REPUBLIKA.CO.ID, JAKARTA -- Anggota Komisi IX DPR dari Fraksi Partai Keadilan Sejahtera (PKS), Netty Prasetiyani, khawatir imbas kenaikan harga BBM berpotensi memicu gelombang PHK besar-besaran di sektor industri. Netty menjelaskan jika harga BBM naik maka beban operasional perusahaan juga naik. Otomatis produk yang dihasilkan harganya bertambah mahal.
"Jika biaya operasional tinggi, sementara serapan pasar rendah, maka jalan pintasnya ialah PHK untuk mengurangi beban perusahaan" kata Netty dalam keterangan tertulisnya, Selasa (6/9/2022).
Padahal, Netty menambahkan, daya beli masyarakat sedang melemah akibat imbas kenaikan BBM. Selain itu menurutnya dampak kenaikan BBM ini tidak hanya menyasar perusahaan-perusahaan besar, tapi juga para pelaku UMKM.
"Sekarang banyak pelaku UMKM yang menghadapi dilema. Mau menaikkan harga, nanti pembeli lari. Mau tetap di harga yang sama, tidak menutup pengeluaran. Bukan tidak mungkin jika nanti banyak UMKM yang gulung tikar," ujarnya.
Selain soal PHK, Netty juga menyoroti aspek kesejahteraan pekerja saat menghadapi kenaikan harga BBM. Ketika barang-barang di pasaran naik, tapi tidak diikuti dengan naiknya upah, maka yang terganggu adalah kesejahteraan keluarga di Indonesia.
"Biaya rumah tangga termasuk untuk belanja asupan keluarga mesti terganggu. Apalagi penghitungan UMK untuk 2023 nanti akan menggunakan formula dalam PP Nomor 36 Tahun 2022, di mana tidak akan berdampak signifikan terhadap kenaikan upah buruh," ujarnya.

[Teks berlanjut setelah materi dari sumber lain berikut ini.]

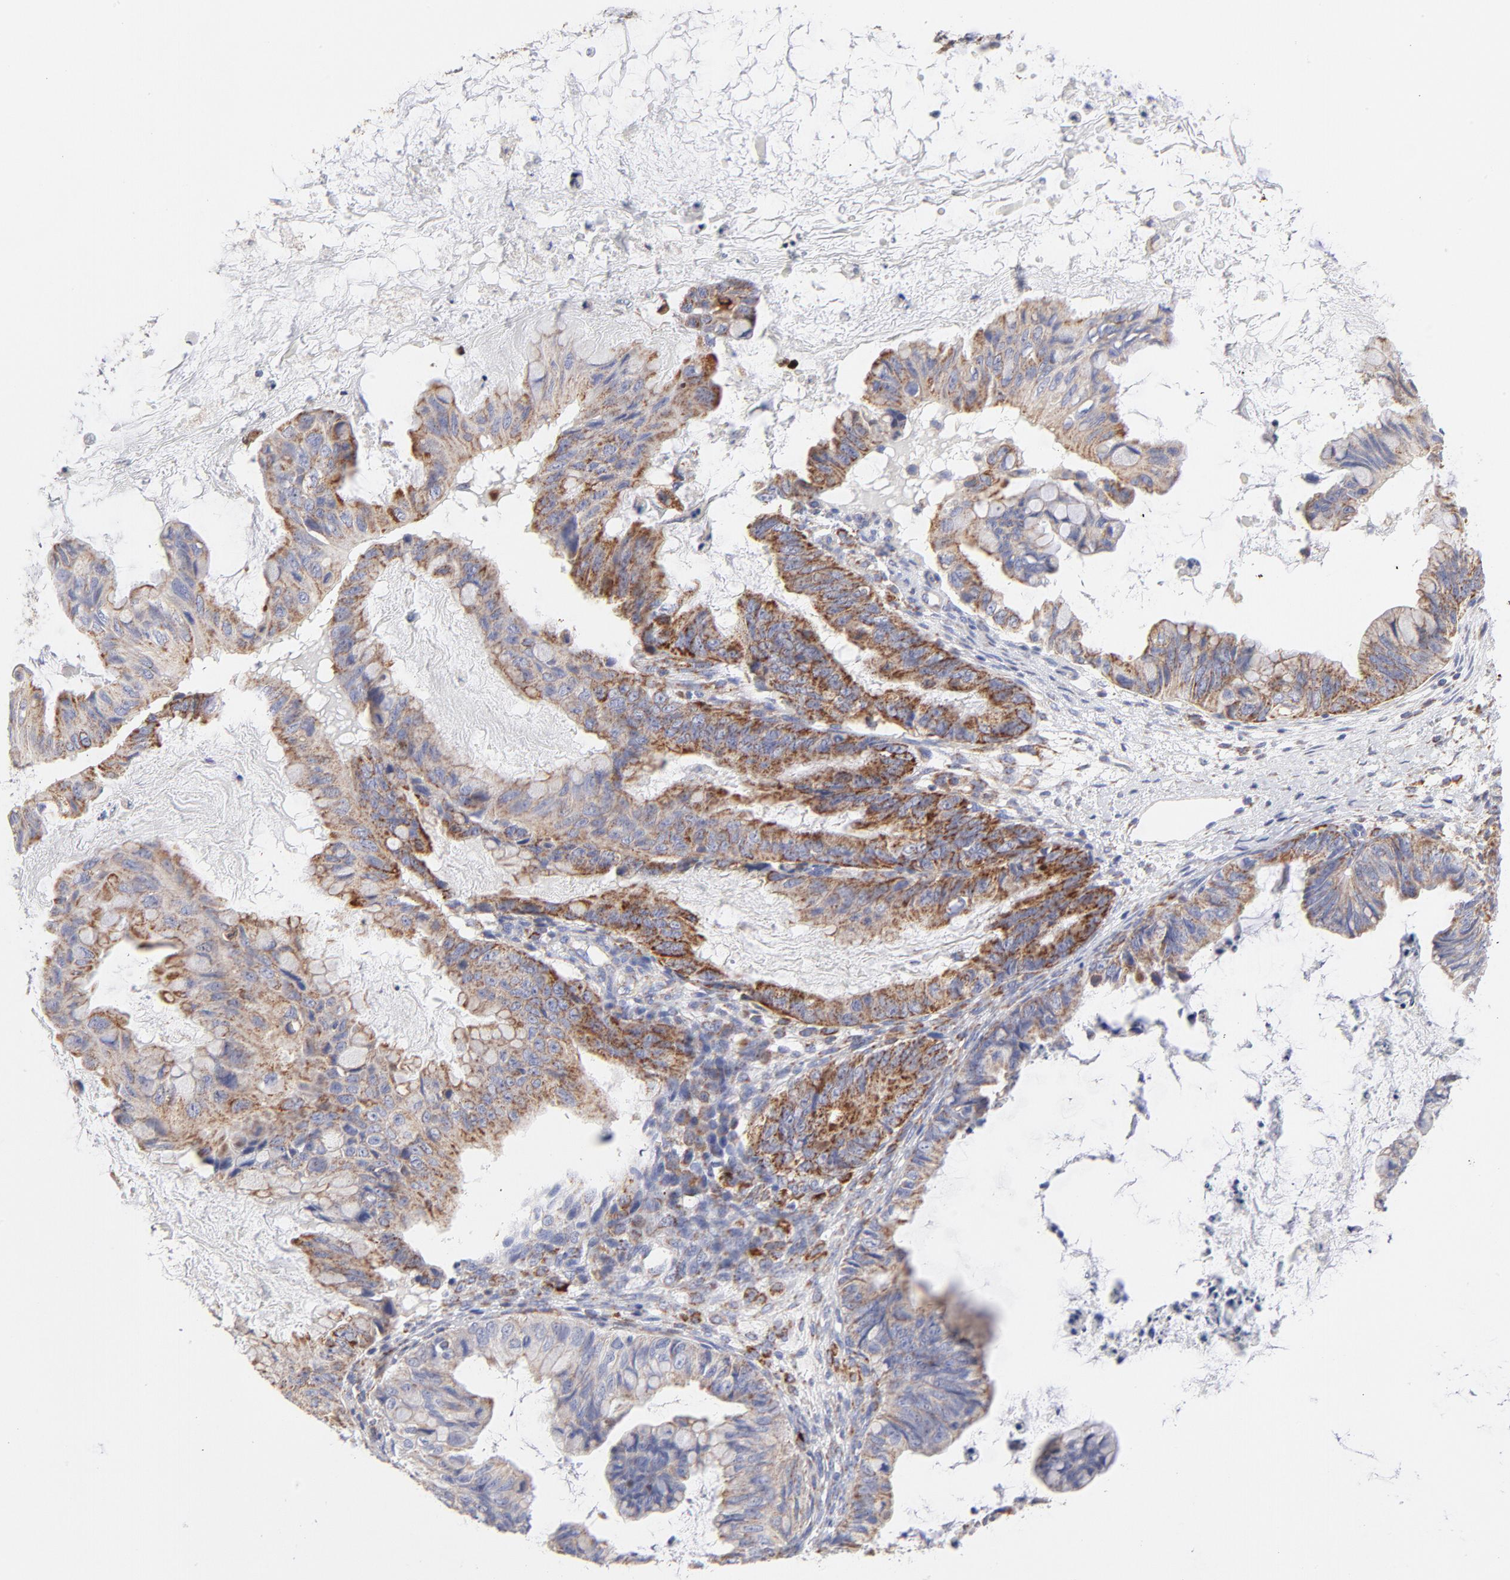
{"staining": {"intensity": "moderate", "quantity": ">75%", "location": "cytoplasmic/membranous"}, "tissue": "ovarian cancer", "cell_type": "Tumor cells", "image_type": "cancer", "snomed": [{"axis": "morphology", "description": "Cystadenocarcinoma, mucinous, NOS"}, {"axis": "topography", "description": "Ovary"}], "caption": "Ovarian cancer (mucinous cystadenocarcinoma) was stained to show a protein in brown. There is medium levels of moderate cytoplasmic/membranous positivity in approximately >75% of tumor cells. (Stains: DAB (3,3'-diaminobenzidine) in brown, nuclei in blue, Microscopy: brightfield microscopy at high magnification).", "gene": "TIMM8A", "patient": {"sex": "female", "age": 36}}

Netty meminta pemerintah memikirkan skema penanganan imbas kenaikan BBM dengan sungguh-sungguh, jangan hanya meminta rakyat bersabar dan tidak mengeluh. Diketahui dalam Rapat Paripurna DPR kemarin, Fraksi PKS melakukan aksi walk out untuk menolak kenaikan harga BBM.